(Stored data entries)
===
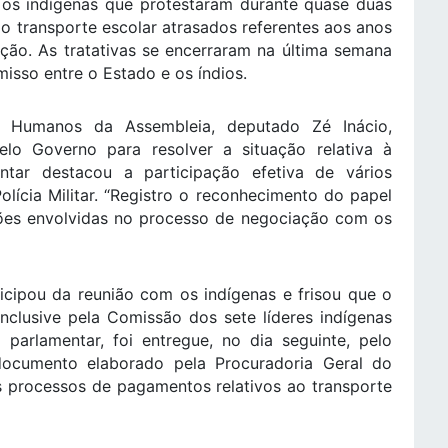
os indígenas que protestaram durante quase duas
 transporte escolar atrasados referentes aos anos
ção. As tratativas se encerraram na última semana
sso entre o Estado e os índios.
s Humanos da Assembleia, deputado Zé Inácio,
pelo Governo para resolver a situação relativa à
ntar destacou a participação efetiva de vários
lícia Militar. “Registro o reconhecimento do papel
ções envolvidas no processo de negociação com os
cipou da reunião com os indígenas e frisou que o
inclusive pela Comissão dos sete líderes indígenas
parlamentar, foi entregue, no dia seguinte, pelo
 documento elaborado pela Procuradoria Geral do
s processos de pagamentos relativos ao transporte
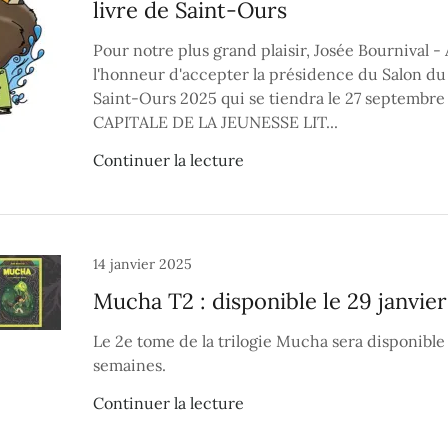
livre de Saint-Ours
Pour notre plus grand plaisir, Josée Bournival - 
l'honneur d'accepter la présidence du Salon du 
Saint-Ours 2025 qui se tiendra le 27 septembr
CAPITALE DE LA JEUNESSE LIT...
Continuer la lecture
14 janvier 2025
Mucha T2 : disponible le 29 janvie
Le 2e tome de la trilogie Mucha sera disponible 
semaines.
Continuer la lecture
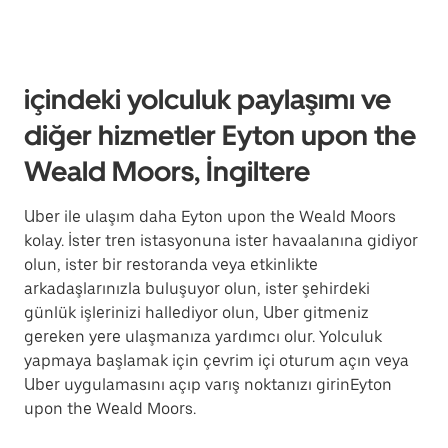
içindeki yolculuk paylaşımı ve
diğer hizmetler Eyton upon the
Weald Moors, İngiltere
Uber ile ulaşım daha Eyton upon the Weald Moors
kolay. İster tren istasyonuna ister havaalanına gidiyor
olun, ister bir restoranda veya etkinlikte
arkadaşlarınızla buluşuyor olun, ister şehirdeki
günlük işlerinizi hallediyor olun, Uber gitmeniz
gereken yere ulaşmanıza yardımcı olur. Yolculuk
yapmaya başlamak için çevrim içi oturum açın veya
Uber uygulamasını açıp varış noktanızı girinEyton
upon the Weald Moors.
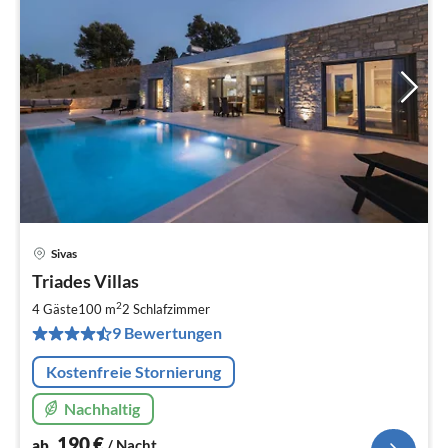
Sivas
Pre
Triades Villas
ab
1
2
4 Gäste
100 m
2
Schlafzimmer
pr
9 Bewertungen
Na
Kostenfreie Stornierung
Nachhaltig
190
€
ab
/ Nacht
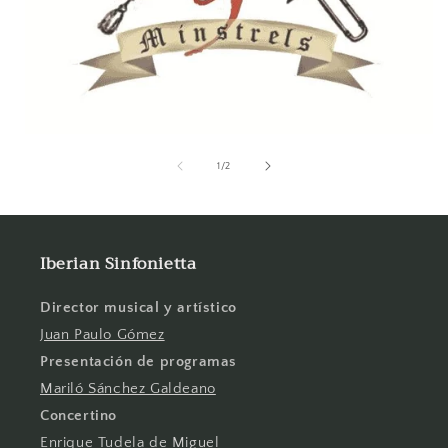
de
1
/
2
Iberian Sinfonietta
Director musical y artístico
Juan Paulo Gómez
Presentación de programas
Mariló Sánchez Galdeano
Concertino
Enrique Tudela de Miguel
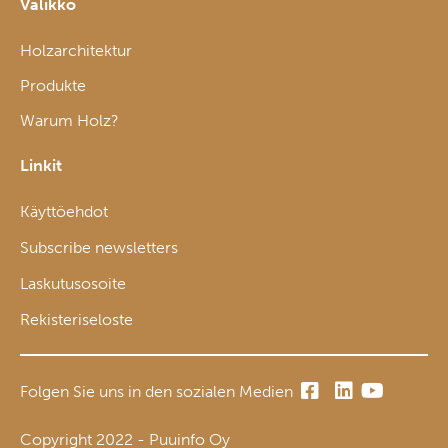
Valikko
Holzarchitektur
Produkte
Warum Holz?
Linkit
Käyttöehdot
Subscribe newsletters
Laskutusosoite
Rekisteriseloste
Folgen Sie uns in den sozialen Medien
Copyright 2022 - Puuinfo Oy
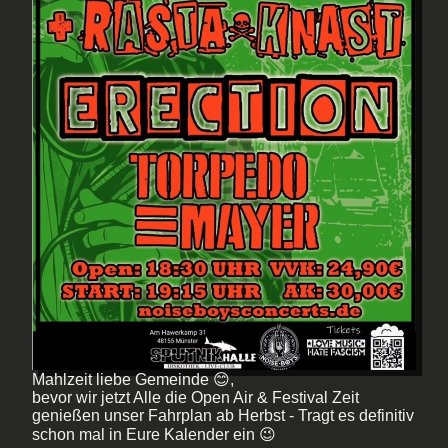
Mahlzeit liebe Gemeinde 😊,
bevor wir jetzt Alle die Open Air & Festival Zeit
genießen unser Fahrplan ab Herbst - Tragt es definitiv
schon mal in Eure Kalender ein 😉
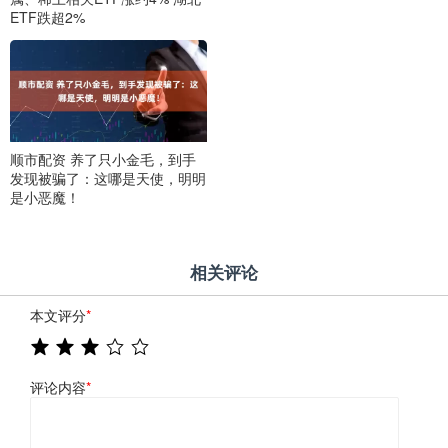
ETF跌超2%
顺市配资 养了只小金毛，到手
发现被骗了：这哪是天使，明明
是小恶魔！
相关评论
本文评分
*
评论内容
*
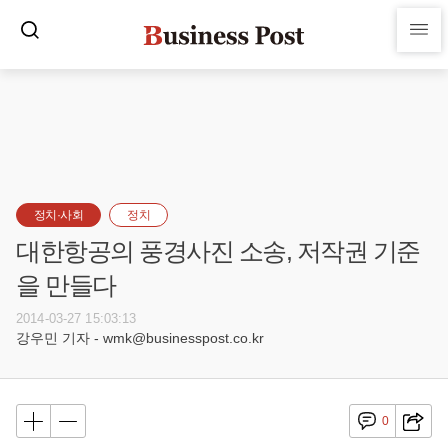
정치·사회
정치
대한항공의 풍경사진 소송, 저작권 기준
을 만들다
2014-03-27 15:03:13
강우민 기자 - wmk@businesspost.co.kr
0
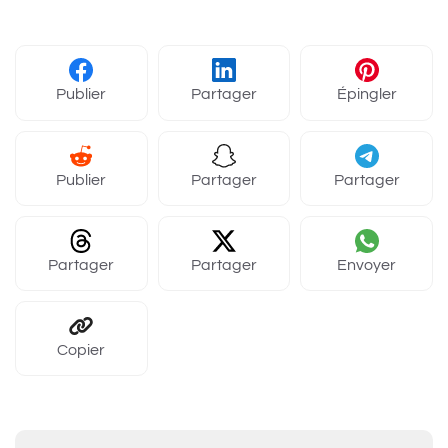
Publier
Partager
Épingler
Publier
Partager
Partager
Partager
Partager
Envoyer
Copier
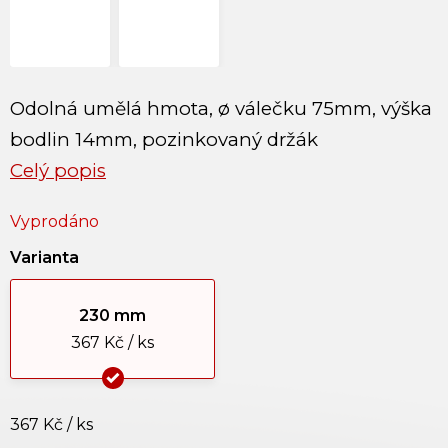
Odolná umělá hmota, ø válečku 75mm, výška
bodlin 14mm, pozinkovaný držák
Celý popis
Vyprodáno
Varianta
230 mm
367 Kč / ks
367 Kč
/ ks
Měrná cena:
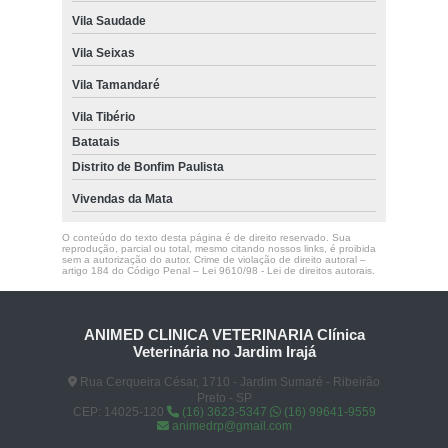
Vila Saudade
Vila Seixas
Vila Tamandaré
Vila Tibério
Batatais
Distrito de Bonfim Paulista
Vivendas da Mata
O conteúdo do texto desta página é de direito reservado. Sua
reprodução, parcial ou total, mesmo citando nossos links, é proibida
sem a autorização do autor. Crime de violação de direito autoral –
artigo 184 do Código Penal –
Lei 9610/98 - Lei de direitos autorais
.
ANIMED CLINICA VETERINARIA Clínica
Veterinária no Jardim Irajá
Rua Cerqueira César, 1710 - Jardim Sumaré - Ribeirão
Preto - SP
CEP: 14025-120
(16) 3623-5347
(16) 99641-9559
animedrp@gmail.com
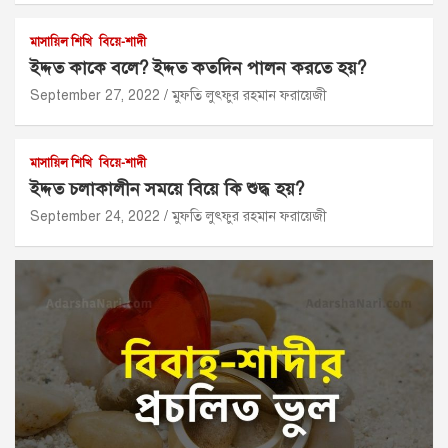
মাসায়িল শিখি
বিয়ে-শাদী
ইদ্দত কাকে বলে? ইদ্দত কতদিন পালন করতে হয়?
September 27, 2022
মুফতি লুৎফুর রহমান ফরায়েজী
মাসায়িল শিখি
বিয়ে-শাদী
ইদ্দত চলাকালীন সময়ে বিয়ে কি শুদ্ধ হয়?
September 24, 2022
মুফতি লুৎফুর রহমান ফরায়েজী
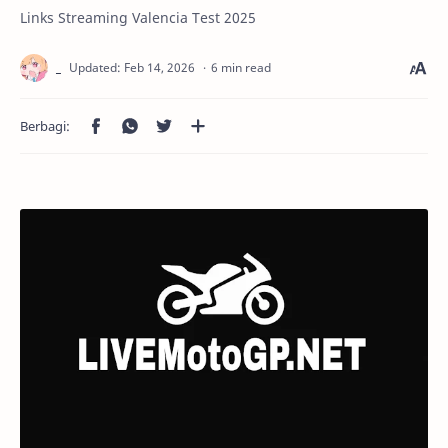
Links Streaming Valencia Test 2025
6 min read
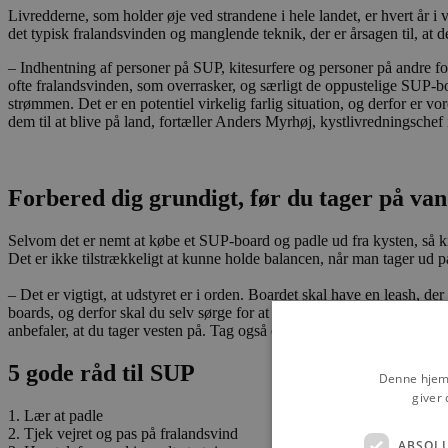
Livredderne, som holder øje ved strandene i hele landet, er hvert år 
det typisk fralandsvinden og manglende teknik, der er årsagen til, at det 
– Indhentning af personer på SUP, kitesurfere og personer på andre form
ofte fralandsvinden, som overrasker, og særligt de oppustelige SUP-boa
strømmen. Det er en potentiel virkelig farlig situation, og derfor e
dem til at blive på land, fortæller Anders Myrhøj, kystlivredningsche
Forbered dig grundigt, før du tager på van
Selvom det er nemt at købe et SUP-board og padle ud fra kysten, så 
Det er ikke tilstrækkeligt at kunne holde balancen, når man tager ud p
– Det er vigtigt, at udstyret er i orden. Boardet skal have en leash, d
boards, og derfor skal du selv sørge for at anskaffe dig én, hvis den i
anbefaler, at du tager vesten på. Tag også en vandtæt mobil i lommen, 
5 gode råd til SUP
Denne hjemm
giver 
1. Lær at padle
2. Tjek vejret og pas på fralandsvind
ABSOL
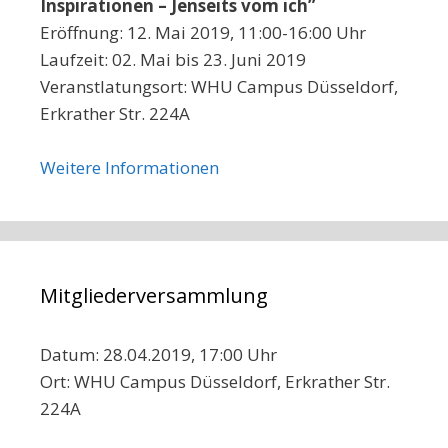
Inspirationen – Jenseits vom ich”
Eröffnung: 12. Mai 2019, 11:00-16:00 Uhr
Laufzeit: 02. Mai bis 23. Juni 2019
Veranstlatungsort: WHU Campus Düsseldorf,
Erkrather Str. 224A
Weitere Informationen
Mitgliederversammlung
Datum: 28.04.2019, 17:00 Uhr
Ort: WHU Campus Düsseldorf, Erkrather Str.
224A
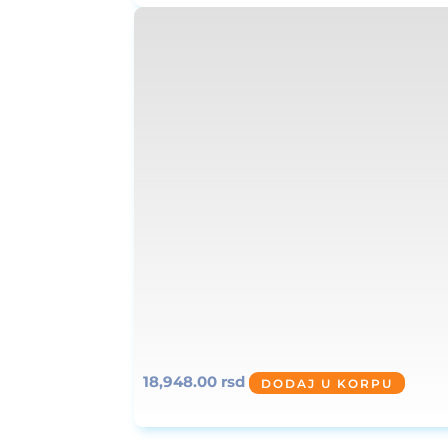
18,948.00
rsd
DODAJ U KORPU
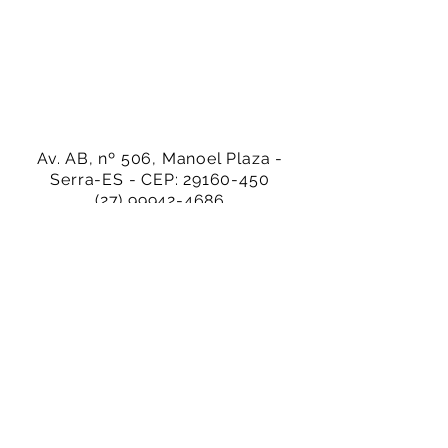
Av. AB, nº 506, Manoel Plaza -
Serra-ES - CEP:
29160-450
(27) 99942-4686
===
** Goal of the exercise **
Look through the records and gather every line containing "indígenas".

** Exercise output **
os indígenas que protestaram durante quase duas
cipou da reunião com os indígenas e frisou que o
inclusive pela Comissão dos sete líderes indígenas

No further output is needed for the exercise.